14 January 2009

If you can keep your head while all about you are ...

then damn it girl friend you are the charge nurse.

It was quite the day yesterday at work and it always amazes me how a simple concept of too many patients, not enough beds confuses people. I tried using simple statements such as .... 'we don't have any beds' when the OR, ER, ICU called with admits. I tried using childhood logic ... 'too many people at the party, not enough chairs'. Hell I even tried, "Look it ain't my fault you guys schedule 11 surgical cases one day, 8 the next and then wonder why there are no beds with 37 inpatients on a 40 bed unit? I mean really folks, take off your freaking shoes and count your toes. It isn't gonna work." And they didn't seem to get it.

Then there were the caregivers. How far can you stretch the care? How far can you stretch the nerves, the emotions and the simple backbreaking work that is health care today? By the time the day was over people who work with each other every day, people who genuinely care about each other were snapping and sniping. And worse yet, yelling at the charge nurse. It's difficult to keep everyone on an even keel, salving frazzled nerves, directing incoming and outgoing patient traffic. And then having 'the kids' yell ....
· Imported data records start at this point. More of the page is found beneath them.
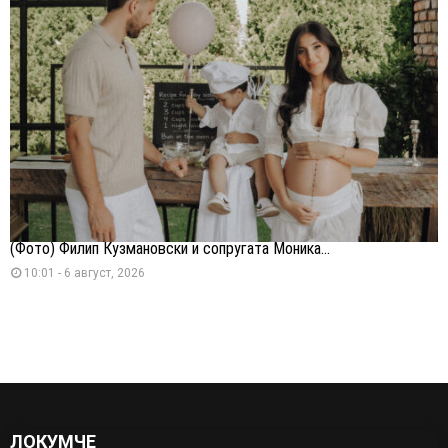
(Фото) Филип Кузмановски и сопругата Моника...
10:01 - 6 август, 2026
ЛОКУМЧЕ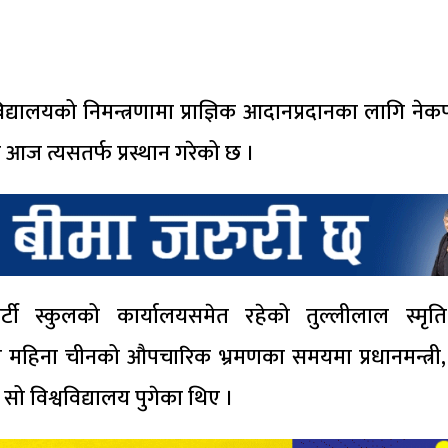
िद्यालयको निमन्त्रणामा प्राज्ञिक आदानप्रदानका लागि नेक
 आज त्यसतर्फ प्रस्थान गरेको छ ।
र्टी स्कुलको कार्यालयसमेत रहेको तुल्लीलाल स्मृति 
महिना चीनको औपचारिक भ्रमणका समयमा प्रधानमन्त्री, पा
सो विश्वविद्यालय पुगेका थिए ।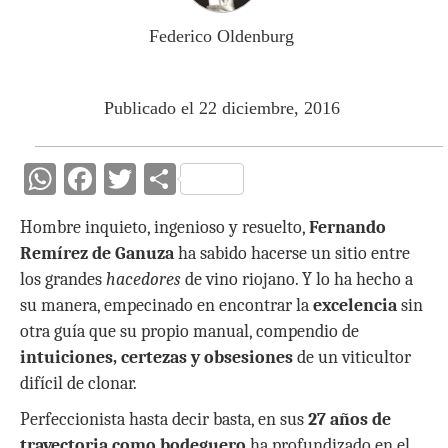
Federico Oldenburg
Publicado el 22 diciembre, 2016
W
F
T
C
h
ac
w
o
Hombre inquieto, ingenioso y resuelto,
Fernando
at
e
itt
m
Remírez de Ganuza
ha sabido hacerse un sitio entre
s
b
er
p
los grandes
hacedores
de vino riojano. Y lo ha hecho a
A
o
ar
su manera, empecinado en encontrar la
excelencia
sin
p
o
ti
otra guía que su propio manual, compendio de
intuiciones, certezas y obsesiones
de un viticultor
p
k
r
difícil de clonar.
Perfeccionista hasta decir basta, en sus
27 años de
trayectoria como bodeguero
ha profundizado en el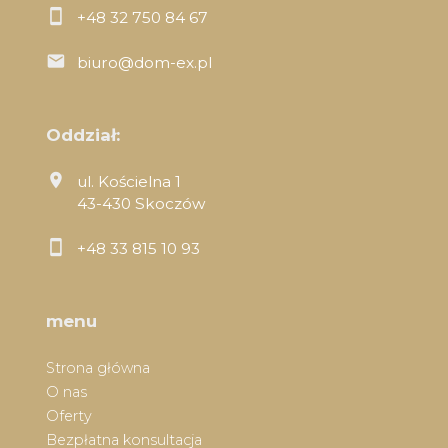
+48 32 750 84 67
biuro@dom-ex.pl
Oddział:
ul. Kościelna 1
43-430 Skoczów
+48 33 815 10 93
menu
Strona główna
O nas
Oferty
Bezpłatna konsultacja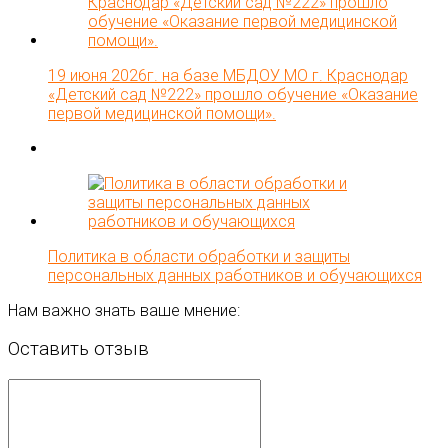
19 июня 2026г. на базе МБДОУ МО г. Краснодар
«Детский сад №222» прошло обучение «Оказание
первой медицинской помощи».
Политика в области обработки и защиты
персональных данных работников и обучающихся
Нам важно знать ваше мнение:
Оставить отзыв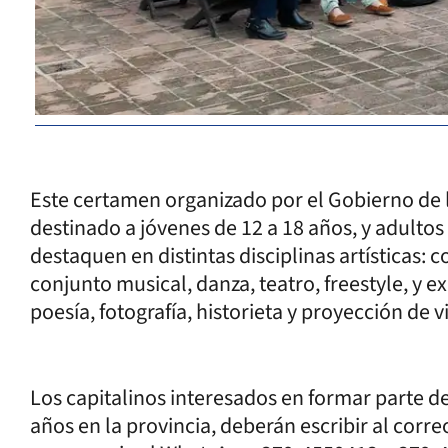
Este certamen organizado por el Gobierno de la
destinado a jóvenes de 12 a 18 años, y adulto
destaquen en distintas disciplinas artísticas: 
conjunto musical, danza, teatro, freestyle, y e
poesía, fotografía, historieta y proyección de
Los capitalinos interesados en formar parte de
años en la provincia, deberán escribir al cor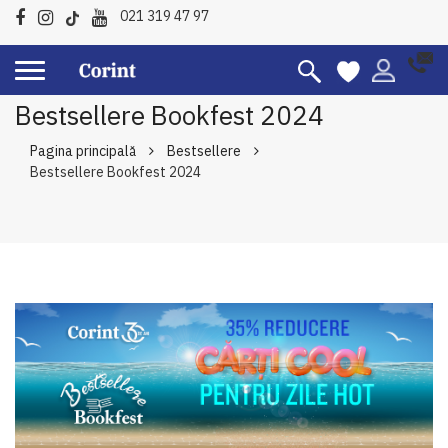
021 319 47 97
Bestsellere Bookfest 2024
Pagina principală
Bestsellere
Bestsellere Bookfest 2024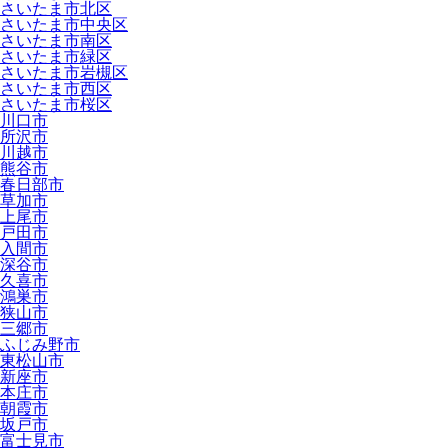
さいたま市北区
さいたま市中央区
さいたま市南区
さいたま市緑区
さいたま市岩槻区
さいたま市西区
さいたま市桜区
川口市
所沢市
川越市
熊谷市
春日部市
草加市
上尾市
戸田市
入間市
深谷市
久喜市
鴻巣市
狭山市
三郷市
ふじみ野市
東松山市
新座市
本庄市
朝霞市
坂戸市
富士見市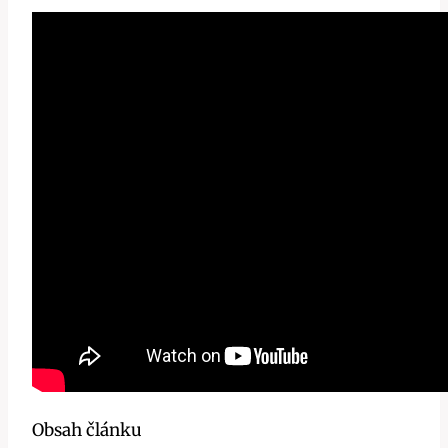
Obsah článku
It was a day fraught with emotions. The sadness of an elderly woman who lost her husband of 60+ years, begging him to live. We sat at the nursing station and cried. The joy of booting an obnoxious patient out the door and sending her home to where she belongs. We stood at the window and waved her goodbye. The comfort of doggie kisses and hugs from the pet therapy hounds. We can sense the presence of a dog at 100 yards. The excitement of two codes and watching patients with new joints walk the floors.

And when the day was over and I handed off the book (and patients) to the incoming charge nurse I thought that all in all we'd survived and more than that we'd kept our heads when all about us were loosing theirs ... and that made us a great group of women.